[ФРАГМЕНТ ДОКУМЕНТА]
Вот уже утро. Половина восьмого. Я уже поднялась. Спала я хорошо. Мне сказали, чтобы я больше спала на спине, потому что ребёнок уже большой и ему неудобно, когда я сплю на боку. Ток я привыкаю спать на спине. Сегодня большую часть ночи я спала на спине.
А знаешь, мама моя купила уже две игрушки-тарахтушки. Такие хорошенькие!
Скорей бы нам встретиться! Так уже хочется поговорить! Я уже совсем изныла. Как много ещё нужно, чтобы дождаться желаемого! Нет никакого терпения…
До свидания.
Твоя Г.
Вова, ведь я читаю Лондона. И вчера до 11 часов читала рассказы его.

19. 03. 1957 г. Вторник.
Здравствуй, мой любимый!
Получила сегодня письмо от 14-го марта. Я от тебя получила уже много писем. Но ведь и я пишу тебе не позже, как через день. А ты пишешь, что получил только три письма. Я так рада, что получаю часто письма.  Если я когда не получу, так мне этот день кажется мрачным и грустным.
Сегодня весь день идёт густой мелкий холодный дождь, на улице печально… Уроки мои прошли нормально. Осталось четыре дня этой четверти. Вот хорошо-то! Тогда я поеду в город.
Придя домой сегодня, я легла и с часик уснула. Потом вышивала, готовилась к урокам. А сейчас уже вечер. Мне нужно было идти на политзанятие, но я не пошла. Уж очень сыро (идёт дождь), темно и сколько. Решила, что не казнят. А мне сейчас всё равно. Ты можешь представить настроение человека, который через каких-то несколько дней работы уйдёт отсюда навсегда.
Малыш молодец. Жизнь в моём животе бьёт ключом. Он сделал меня какой-то очень чуткой, нежной и счастливой.
Тебе хочется ласки, взгляда, взять меня на руки? Мне тоже очень хочется твоего поцелуя, улыбки, хорошего слова, твоего присутствия. Но, кажется, виден конец нашей тяжёлой разлуки. Стало немного веселей. Желанию увидеться хоть на несколько часов нет предела. Уже месяц, как нет тебя. Раньше через месяц мы виделись. А теперь придётся через два. Это очень долго. Разве мы вынесем? После мая там мы тоже встретимся через месяц. А здесь через два. Ох, и долго! Нельзя ли что-нибудь придумать? Ты очень занят, а я тоже не могу ехать… ах, как печально.
Стараюсь не расстраиваться. Но совсем успокоюсь, когда перестану посещать школу. «Скучай по мне и люби меня как можно больше…» А что я за это буду иметь?
Ну как же с делом Давыдова? В чём там у них дело? Что? трепанулись и произвели на свет малыша? Как часто дети страдают из-за подлости родителей! Ни в чём невинные существа появляются на свет из-за легкомыслия, если не сказать хуже, людей, совершено не думающих ни о завтрашнем дне, ни о гражданском долге. Лишь  бы насытиться. Это что-то животное, хотя присущее, как ни  печально, человеку. Так поступают обычно люди, лишённые частицы благородства в характере. Ты мне поподробнее опиши дело Давыдовых.

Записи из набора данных
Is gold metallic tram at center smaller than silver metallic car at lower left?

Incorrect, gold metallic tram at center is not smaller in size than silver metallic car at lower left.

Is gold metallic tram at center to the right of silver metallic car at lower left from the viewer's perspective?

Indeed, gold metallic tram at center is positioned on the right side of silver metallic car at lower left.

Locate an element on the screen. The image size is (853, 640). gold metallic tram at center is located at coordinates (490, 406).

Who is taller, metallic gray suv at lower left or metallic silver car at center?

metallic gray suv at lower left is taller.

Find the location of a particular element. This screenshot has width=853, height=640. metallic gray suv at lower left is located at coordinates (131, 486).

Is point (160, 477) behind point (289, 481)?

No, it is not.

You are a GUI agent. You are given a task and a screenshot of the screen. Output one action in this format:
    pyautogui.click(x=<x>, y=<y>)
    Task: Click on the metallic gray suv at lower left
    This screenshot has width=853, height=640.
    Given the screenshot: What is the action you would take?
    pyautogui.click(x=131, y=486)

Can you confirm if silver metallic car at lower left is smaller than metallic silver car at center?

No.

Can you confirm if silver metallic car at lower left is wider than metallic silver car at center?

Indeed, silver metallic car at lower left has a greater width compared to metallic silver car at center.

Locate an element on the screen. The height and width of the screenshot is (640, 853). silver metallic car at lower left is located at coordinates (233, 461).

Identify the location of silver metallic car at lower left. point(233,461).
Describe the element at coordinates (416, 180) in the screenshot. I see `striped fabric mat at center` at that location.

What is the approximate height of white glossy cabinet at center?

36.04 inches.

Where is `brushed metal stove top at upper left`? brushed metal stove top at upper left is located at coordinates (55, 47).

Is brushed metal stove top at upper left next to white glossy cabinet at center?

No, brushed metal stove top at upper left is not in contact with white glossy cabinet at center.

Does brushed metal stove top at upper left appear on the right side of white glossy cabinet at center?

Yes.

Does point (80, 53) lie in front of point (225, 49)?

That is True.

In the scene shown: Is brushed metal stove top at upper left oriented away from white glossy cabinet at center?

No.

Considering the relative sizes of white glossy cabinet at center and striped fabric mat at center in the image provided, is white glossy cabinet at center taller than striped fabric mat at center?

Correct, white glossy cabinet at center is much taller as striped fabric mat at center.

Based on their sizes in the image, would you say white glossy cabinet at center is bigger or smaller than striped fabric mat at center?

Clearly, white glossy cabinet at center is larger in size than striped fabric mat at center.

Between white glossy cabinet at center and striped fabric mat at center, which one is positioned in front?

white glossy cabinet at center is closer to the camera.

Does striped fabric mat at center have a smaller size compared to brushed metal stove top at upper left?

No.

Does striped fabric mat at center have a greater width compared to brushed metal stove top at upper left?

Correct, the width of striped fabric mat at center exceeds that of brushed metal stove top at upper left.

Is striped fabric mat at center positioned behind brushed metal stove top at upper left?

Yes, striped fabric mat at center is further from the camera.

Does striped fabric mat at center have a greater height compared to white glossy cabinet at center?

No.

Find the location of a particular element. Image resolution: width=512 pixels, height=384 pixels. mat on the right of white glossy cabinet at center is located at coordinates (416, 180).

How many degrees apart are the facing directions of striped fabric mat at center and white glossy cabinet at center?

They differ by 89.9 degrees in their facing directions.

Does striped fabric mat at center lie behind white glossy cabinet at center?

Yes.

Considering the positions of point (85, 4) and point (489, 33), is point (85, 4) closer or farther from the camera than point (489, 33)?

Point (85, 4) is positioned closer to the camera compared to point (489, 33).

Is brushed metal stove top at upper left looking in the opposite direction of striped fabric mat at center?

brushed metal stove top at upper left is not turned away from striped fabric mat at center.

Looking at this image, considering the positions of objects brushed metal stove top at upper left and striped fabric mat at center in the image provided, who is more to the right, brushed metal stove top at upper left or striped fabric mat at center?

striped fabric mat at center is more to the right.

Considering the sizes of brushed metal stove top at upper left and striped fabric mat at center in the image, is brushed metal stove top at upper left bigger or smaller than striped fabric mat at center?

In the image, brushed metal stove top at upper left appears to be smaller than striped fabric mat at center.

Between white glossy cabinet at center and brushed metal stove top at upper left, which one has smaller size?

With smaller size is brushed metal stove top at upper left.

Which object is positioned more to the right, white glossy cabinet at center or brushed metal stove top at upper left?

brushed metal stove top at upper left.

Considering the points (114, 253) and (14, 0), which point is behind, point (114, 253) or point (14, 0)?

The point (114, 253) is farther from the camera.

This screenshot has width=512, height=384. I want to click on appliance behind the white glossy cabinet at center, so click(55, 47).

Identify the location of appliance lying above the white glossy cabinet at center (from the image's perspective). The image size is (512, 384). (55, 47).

[ЗАДАНИЕ 1]
Почему, согласно письмам 1957 года, спать советуют больше на спине? Ответьте одним–тремя предложениями.
[ЗАДАНИЕ 2]
Как могли бы продолжаться письма 1957 года? Напишите продолжение, начав сразу после их последней фразы.

[ОТВЕТ 1]
Ребёнок уже большой, и ему неудобно, когда спят на боку.

[ОТВЕТ 2]
Ты стал стать беспокойно? Это потому, что сильно перегружаешь мозг. Надо быть больше на воздухе, полезно заняться чем-то физическим. А нельзя ли тебе уменьшить нагрузку на голову? Мне тоже очень приятно, когда я увижу тебя во сне. А видеть тебя я стала почти каждую ночь.
Да… я часто вспоминаю тебя, вернее не вспоминаю, а думаю о тебе постоянно, не только тогда, когда положу руку на живот. Я рада той жизни, которая бьётся во мне, а её ведь заронил ты. Ах, Вова, выспорил, видно, ты. Сын у нас будет, наверное. Но мне очень хочется дочку. Если это будет сын, то в следующий раз ты так не старайся, чтобы была дочь, ладно?
На сегодня всё. Уже 10-й час. Ложусь и почитаю…

20. 03. 1957 г. Утро. Я только что поднялась, умылась, убралась в комнате. Ты уже, наверное, тоже не спишь. Здравствуй, мой нежный мальчик! Обними и поцелуй меня… Ну а теперь мне предстоит ещё кое-что сделать, прежде чем идти в школу…
До встречи. Твоя Галя.

Если можно так сказать, нас мужчин, очеловечивает женщина, и особенно та, которая становится матерью наших детей.
Развивался и рос наше дитё, а вместе с ним, также не видимо для глаза, взрослел и развивался я. Я даже не хочу представлять, а кем бы я был сам, если бы всего этого у меня не было.
Говоря о значении труда в становлении и развитии человека, Ф. Энгельс написал: «руки учили голову, а поумневшая голова учила руки»… По аналогии так и все происходит в жизни каждого из нас.
Я писал Гале:
20. III. 1957 г.
Когда я сегодня в 3 часа дня шёл на почту, мне показалось, что я не был там целую вечность, и что меня там ждёт целая пачка писем. Но… мне, как видно, действительно, только казалось. Да оно и понятно, не был я на почте только вчера. Однако какой-то тревожный осадок в душе … А ведь даже маленькое письмо могло бы сделать сегодняшний день праздником для меня.
Ну, теперь уж весна, пожалуй, пришла по-настоящему. Второй день солнце. Теплынь, хоть босиком бегай.
Работы у меня много, но я не тужу.
Я подал заявление о работе и меня обещали принять, как только окажется вакансия. Это даст, как я тебе писал, только 200 рублей. Но и это очень хорошо, только бы действительно устроиться.

21. III. 1957 г.
Здравствуй, Галиночка!
Твой письмо я получил в 12 часов дня, т.е. 12 часов назад. Сейчас я пишу тебе в постели. Сначала лекции, потом комс. собрание на Iкурсе, которое продолжалось более 2 часов, и которое было бурным (обсуждали Давыдова), затем ужин (жаренная картошка) – всё это задержало меня с ответом.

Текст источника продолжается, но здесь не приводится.